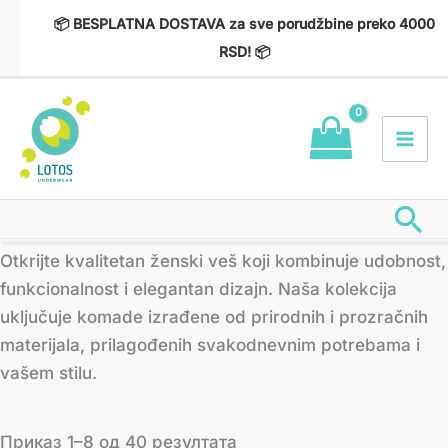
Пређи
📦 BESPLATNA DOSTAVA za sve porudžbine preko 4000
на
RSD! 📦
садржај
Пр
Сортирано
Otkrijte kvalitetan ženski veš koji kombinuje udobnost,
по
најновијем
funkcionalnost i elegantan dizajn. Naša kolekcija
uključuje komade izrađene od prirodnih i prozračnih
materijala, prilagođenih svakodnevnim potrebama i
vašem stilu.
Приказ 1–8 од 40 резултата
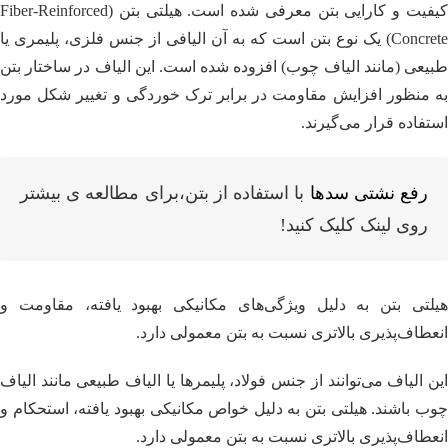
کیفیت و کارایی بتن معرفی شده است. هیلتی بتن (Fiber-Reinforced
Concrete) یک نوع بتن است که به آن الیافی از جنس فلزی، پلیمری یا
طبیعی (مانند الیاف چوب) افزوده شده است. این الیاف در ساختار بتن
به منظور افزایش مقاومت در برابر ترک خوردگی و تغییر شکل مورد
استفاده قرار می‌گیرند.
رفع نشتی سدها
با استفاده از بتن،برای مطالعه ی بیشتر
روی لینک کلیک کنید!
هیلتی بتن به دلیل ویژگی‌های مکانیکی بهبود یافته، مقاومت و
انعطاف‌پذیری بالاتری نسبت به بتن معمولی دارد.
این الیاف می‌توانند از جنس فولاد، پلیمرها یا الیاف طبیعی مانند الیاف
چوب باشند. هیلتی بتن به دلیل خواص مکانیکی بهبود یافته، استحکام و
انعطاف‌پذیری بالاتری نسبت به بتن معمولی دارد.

________________________

» BRIEF
Please copy the line that contains "به منظور افزایش" and each line after it through the end of the records, exactly, and no other lines.

» WRITTEN SOLUTION
به منظور افزایش مقاومت در برابر ترک خوردگی و تغییر شکل مورد
استفاده قرار می‌گیرند.
رفع نشتی سدها
با استفاده از بتن،برای مطالعه ی بیشتر
روی لینک کلیک کنید!
هیلتی بتن به دلیل ویژگی‌های مکانیکی بهبود یافته، مقاومت و
انعطاف‌پذیری بالاتری نسبت به بتن معمولی دارد.
این الیاف می‌توانند از جنس فولاد، پلیمرها یا الیاف طبیعی مانند الیاف
چوب باشند. هیلتی بتن به دلیل خواص مکانیکی بهبود یافته، استحکام و
انعطاف‌پذیری بالاتری نسبت به بتن معمولی دارد.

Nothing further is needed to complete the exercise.